Network structure: Clustering coefficients

Local clustering coefficients were calculated using the generalization to directed, weighted networks proposed by Fagiolo⁵⁵. Cyclic clustering coefficients correspond to the first row of Table 1 of Fagiolo⁵⁵; non-cyclic clustering coefficients pool all “middlemans”, “ins”, and “outs” (rows 2, 3, and 4, respectively). Cyclic and non-cyclic clusters are mutually exclusive: they sum up to the total number of undirected clusters. The values of the (weighted) clustering coefficients, however, are not restricted. As these definitions assume a positive-definite weight matrix W^Rec, all clustering coefficients were calculated based on the absolute values of the weights. All self-connections were excluded from the calculation. Shuffling of the weights was performed by keeping the binary connectivity and randomly reassigning all nonzero weights; thus, for each network all three conditions (Pre-train, Post-train, and Post-train shuffled) have the same binary connectivity.

Statistics

All error bars and measures of dispersion are the SEM. All statistical test types are cited in the text, and all p-values are two-tailed.

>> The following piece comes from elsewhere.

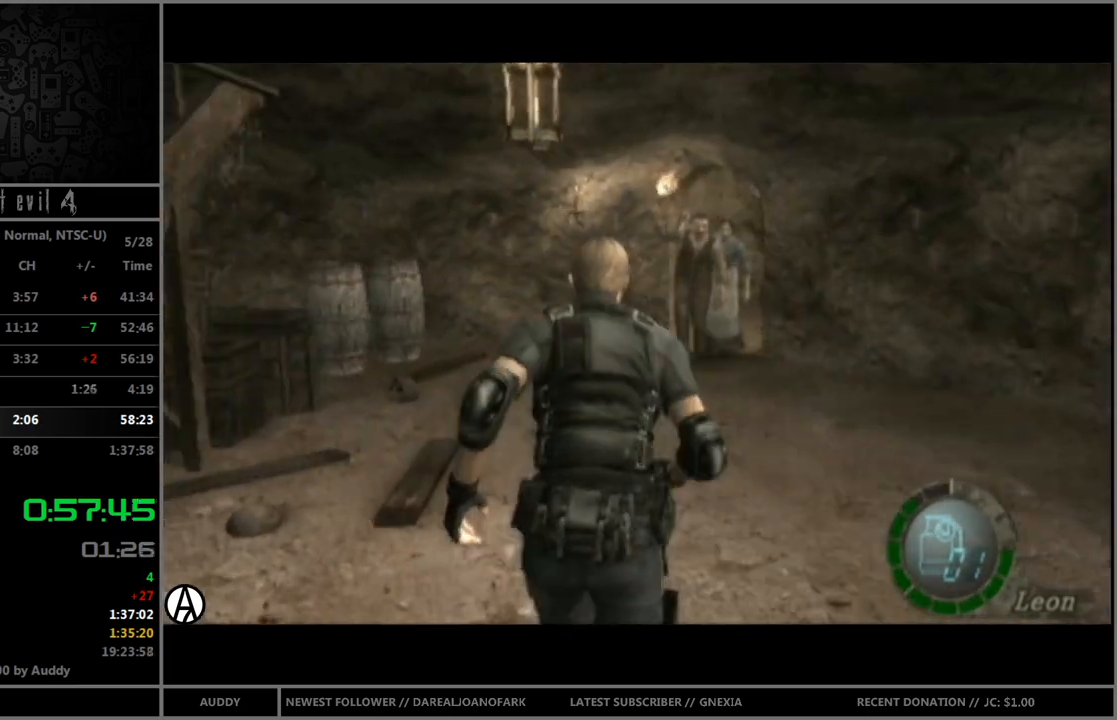
{"buttons": ["B"], "left_stick": "up-right", "right_stick": "center", "events": [[201, "left_stick", "up"], [301, "left_stick", "up-right"]]}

Parameter values for Figures

Figures 1, 5, 6, 7, S3, S4, S5, S6, and S7: N = 800, g = 1.8, p_c = 0.1; 20 training loops; noise amplitude I₀ = 0.001 unless noise was parametrically varied (Fig. 5). Perturbation in Fig. 1c: input amplitude = 5, input duration 50 ms. For these Figures, a set of 10 networks working as “seeds” was defined; all training and testing procedures were applied to this same set of networks.

Figures 3, S1, and S2 N = 800, g = 1.5, p_c = 0.1; 30 training loops; noise amplitude I₀ = 0.001. Input amplitude = 5, Input duration 50 ms. In order to make a controlled comparison across architectures, a second set of 10 “seed” networks was defined; all training and testing procedures were applied to this same set of networks.

Figure 2: N = 800, g = 1.5, p_c = 0.1; 30 training loops. Input amplitude = 2, Input duration 50 ms.

Figure 4A: N = 800, g = 1.5, p_c = 0.25; 500 training loops; noise amplitude I₀ = 1.5. Input amplitude = 5, Input duration 50 ms.